--- Start of Document text ---
Preferences change with income, particularly with regard to the environment.
Poor people care about different things than rich people do. By global standards,
poor does not mean settling for a Ford Fiesta when you really wanted the BMW.
Poor is watching your children die of malaria because you could not afford a $5
mosquito net. In parts of the world, $5 is five days of income. By those same
standards, anyone reading this book is rich. The fastest way to end any
meaningful discussion of globalization is to wave the environment card. But let’s
do a simple exercise to illustrate why it may be terribly wrong to impose our
environmental preferences on the rest of the world. Here is the task: Ask four
friends to name the world’s most pressing environmental problem.
It’s a fair bet that at least two of them will say global warming and none will
mention clean water. Yet inadequate access to safe drinking water—a problem
easily cured by rising living standards—kills two million people a year and
makes another half billion seriously ill. Is global warming a serious problem?
Yes. Would it be your primary concern if children in your town routinely died
from diarrhea? No. The first fallacy related to trade and the environment is that
poor countries should be held to the same environmental standards as the
developed world. (The debate over workplace safety is nearly identical.)
--- End of Document text ---
> **Work instructions**:
(1) Repeat the passage on income and environmental priorities word for word, beginning at the words "It’s a fair" and stopping after "is nearly identical.)".
(2) Carry on the passage on income and environmental priorities from its last sentence.
The material after this passage plays no part in the work.
--- Start of Extracted material ---
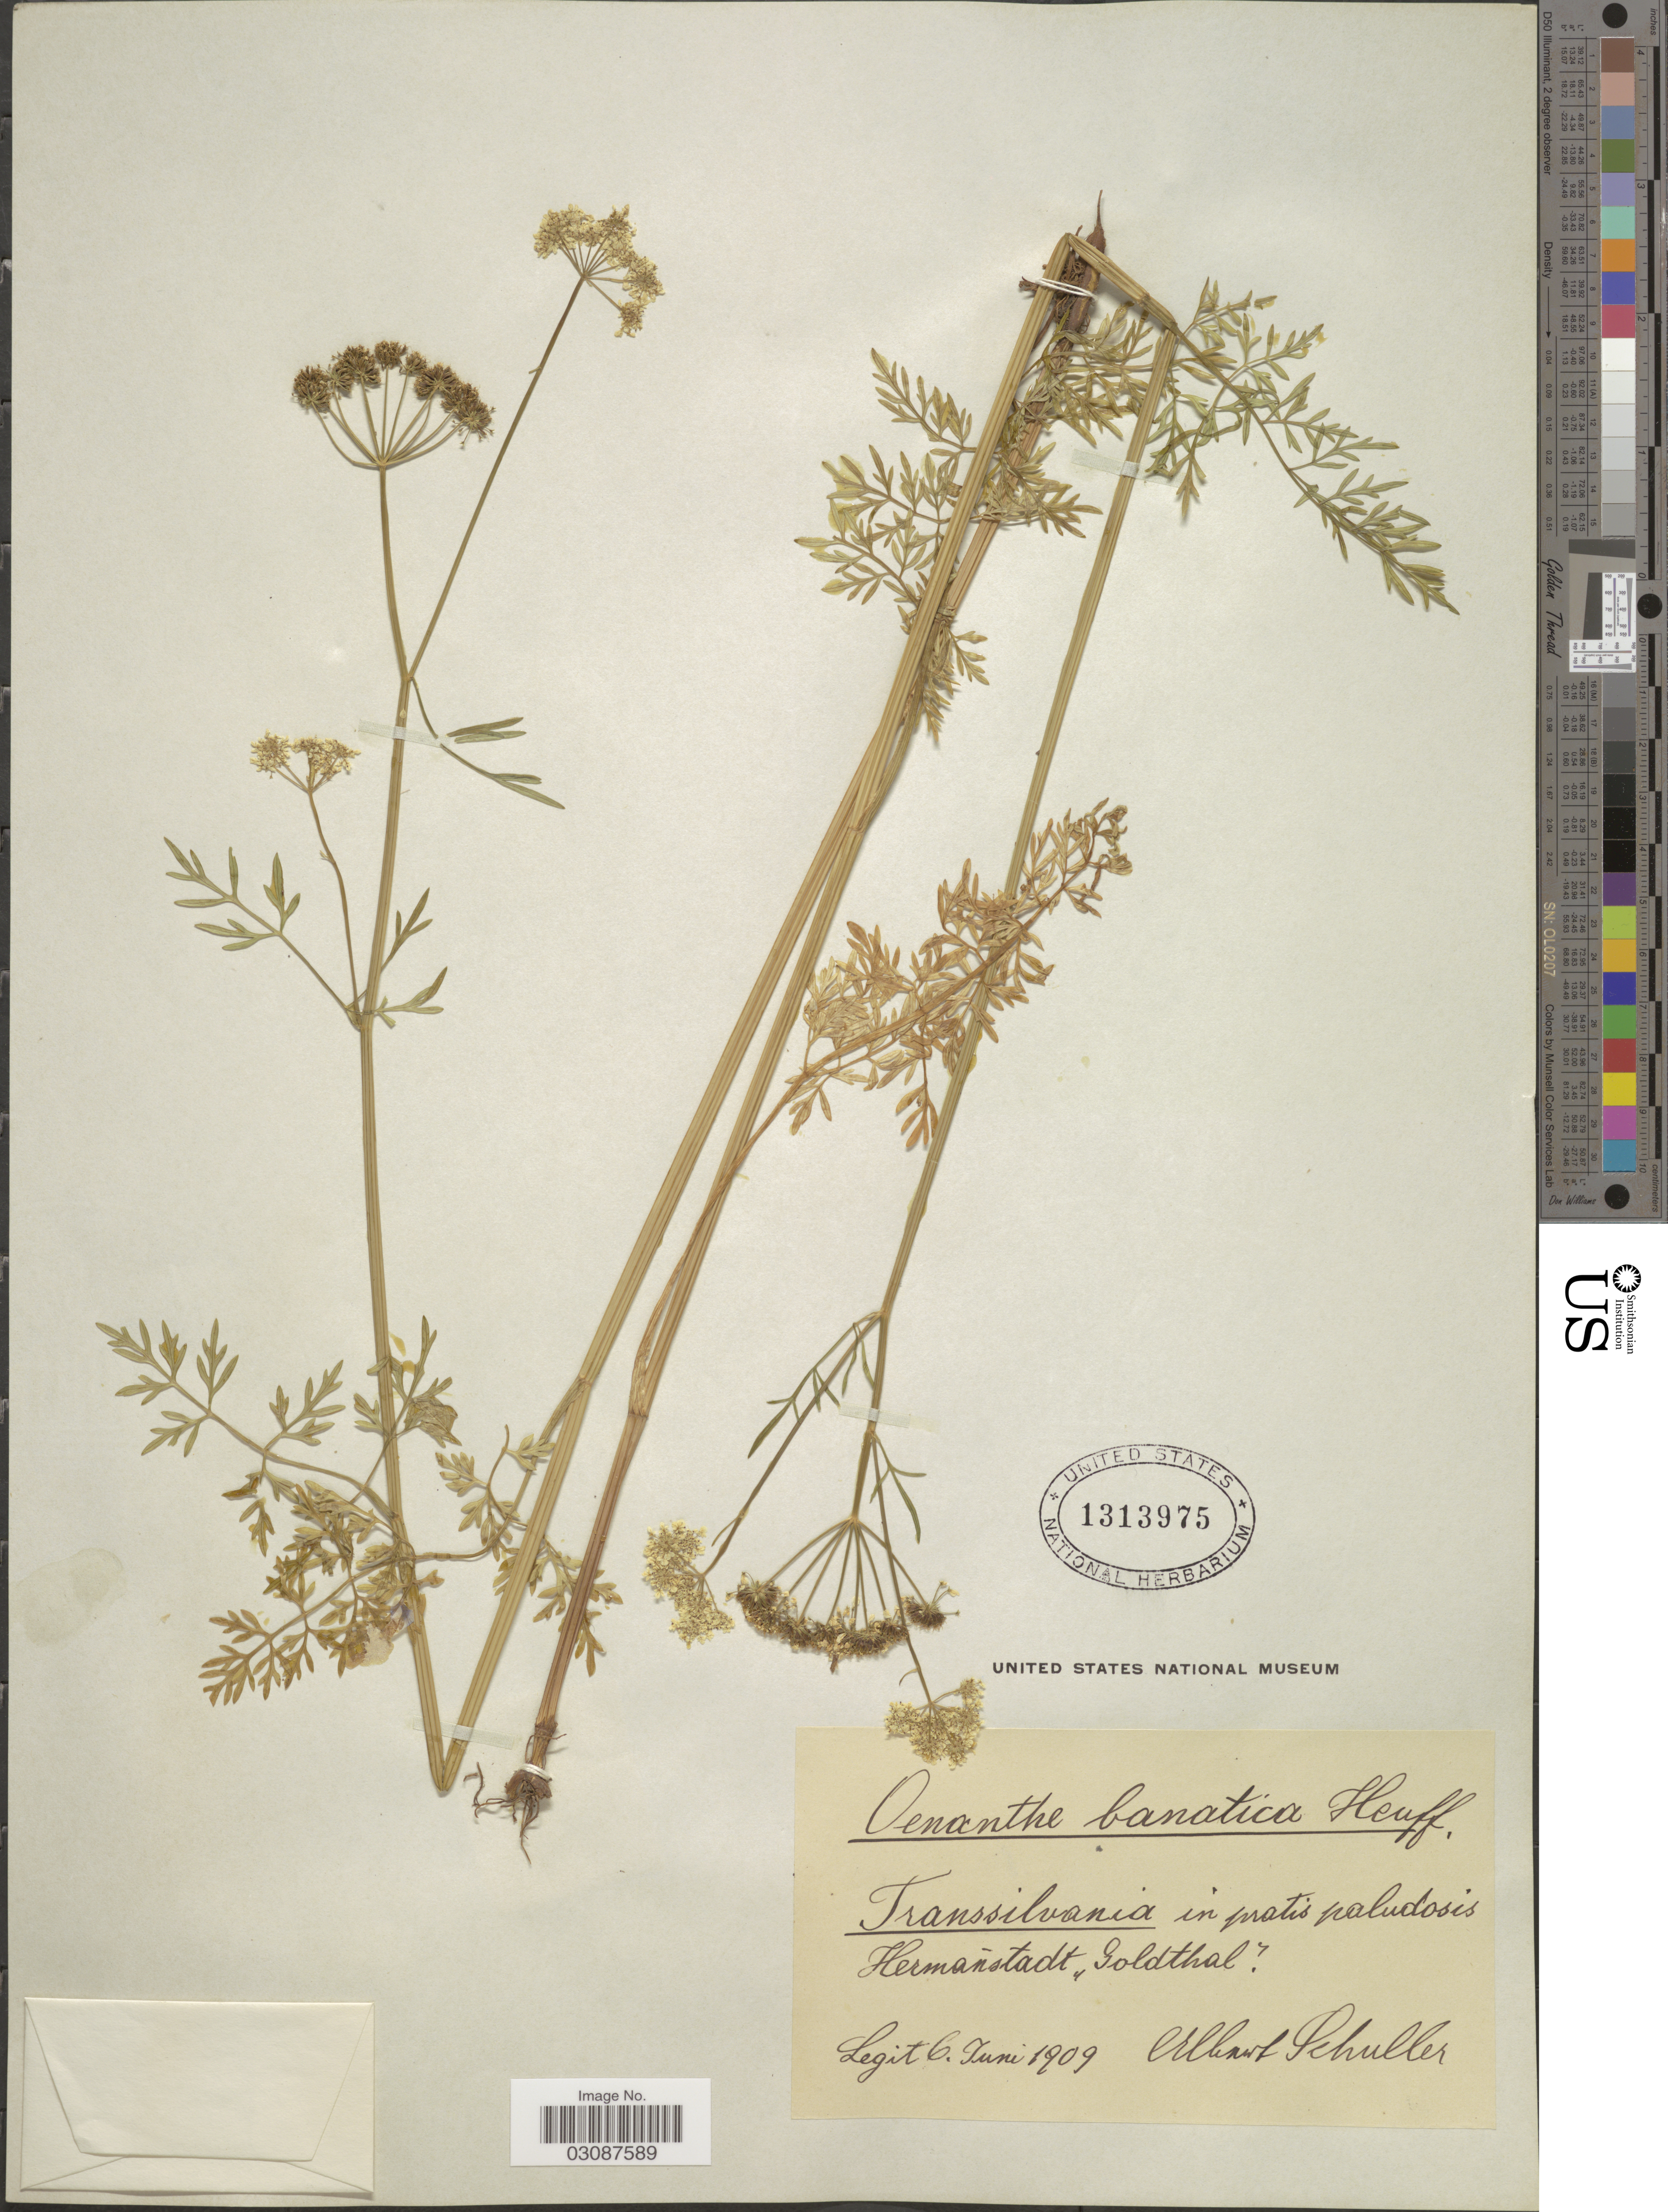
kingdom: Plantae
--- End of Extracted material ---
--- Start of Extracted material ---
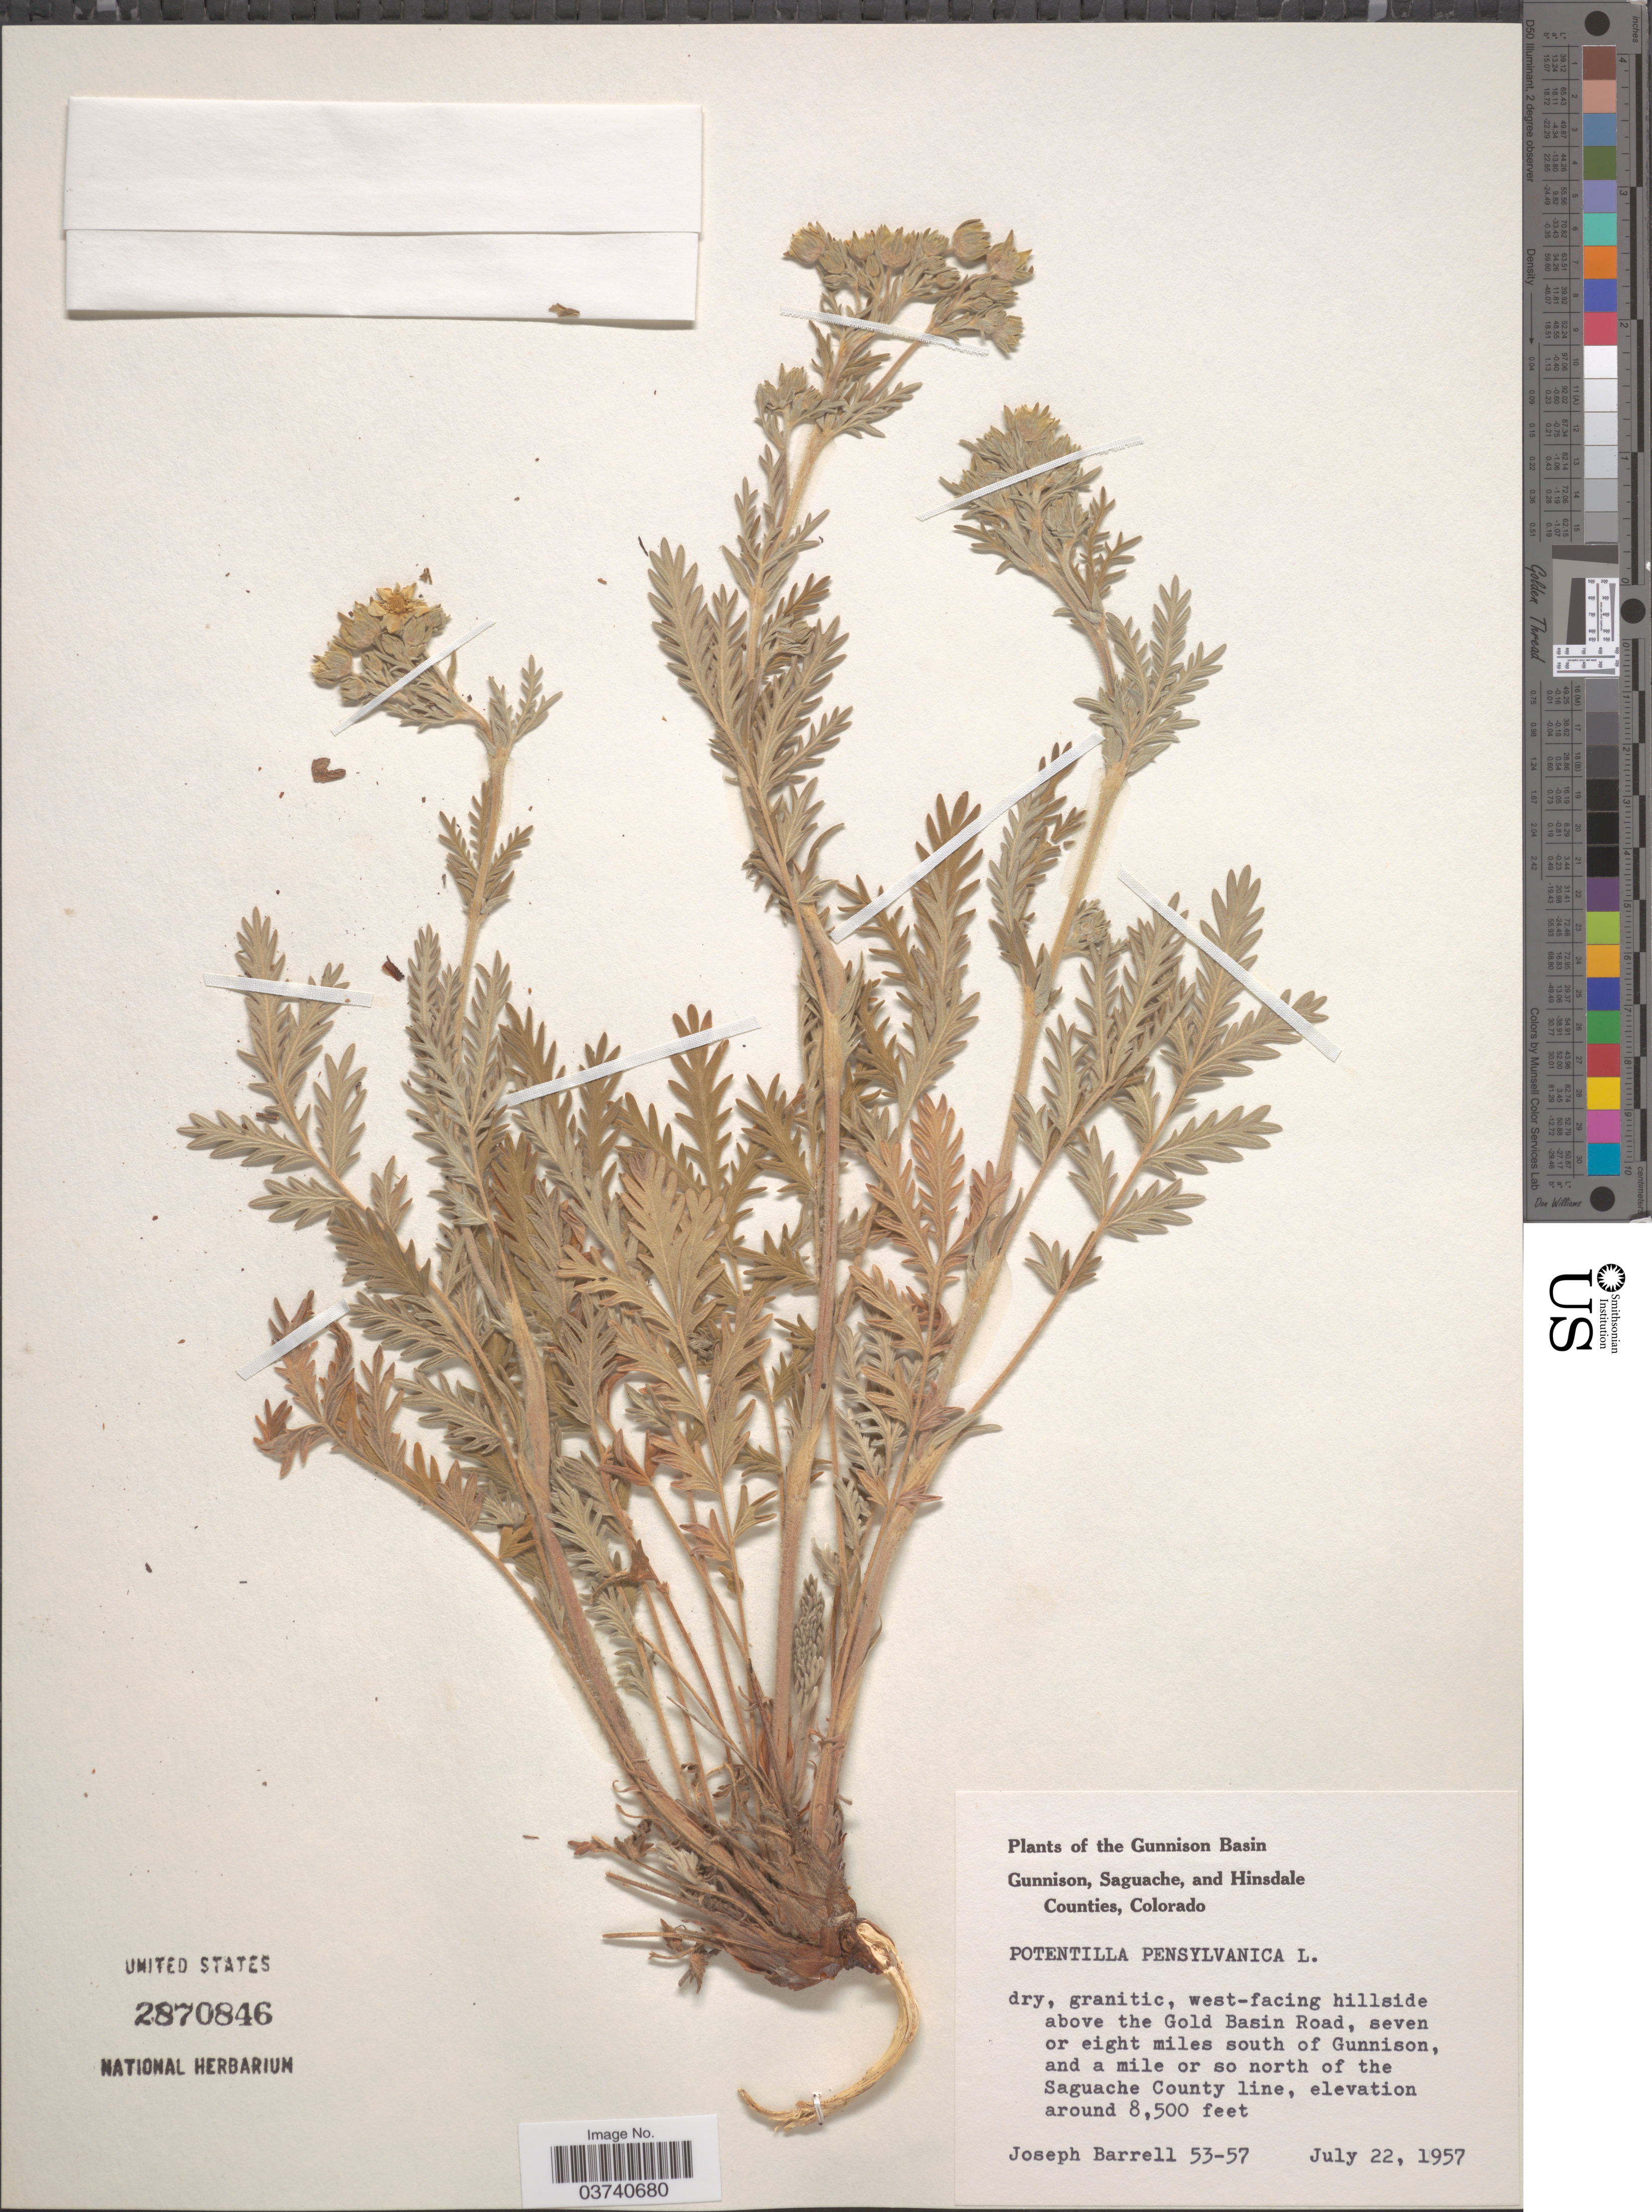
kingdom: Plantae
--- End of Extracted material ---
> **In response**:
(1)
It’s a fair bet that at least two of them will say global warming and none will
mention clean water. Yet inadequate access to safe drinking water—a problem
easily cured by rising living standards—kills two million people a year and
makes another half billion seriously ill. Is global warming a serious problem?
Yes. Would it be your primary concern if children in your town routinely died
from diarrhea? No. The first fallacy related to trade and the environment is that
poor countries should be held to the same environmental standards as the
developed world. (The debate over workplace safety is nearly identical.)

(2)
Producing things causes waste. I remember the first day of an environmental
economics course when visiting professor Paul Portney, former head of
Resources for the Future, pointed out that the very act of staying alive requires
that we produce waste. The challenge is to weigh the benefits of what we
produce against the costs of producing it, including pollution. Someone living
comfortably in Manhattan may view those costs and benefits differently from
someone living on the brink of starvation in rural Nepal. Thus, trade decisions
that affect the environment in Nepal ought to be made in Nepal, recognizing that
environmental problems that cross political boundaries will be settled the same
way they always are, which is through multilateral agreements and
organizations.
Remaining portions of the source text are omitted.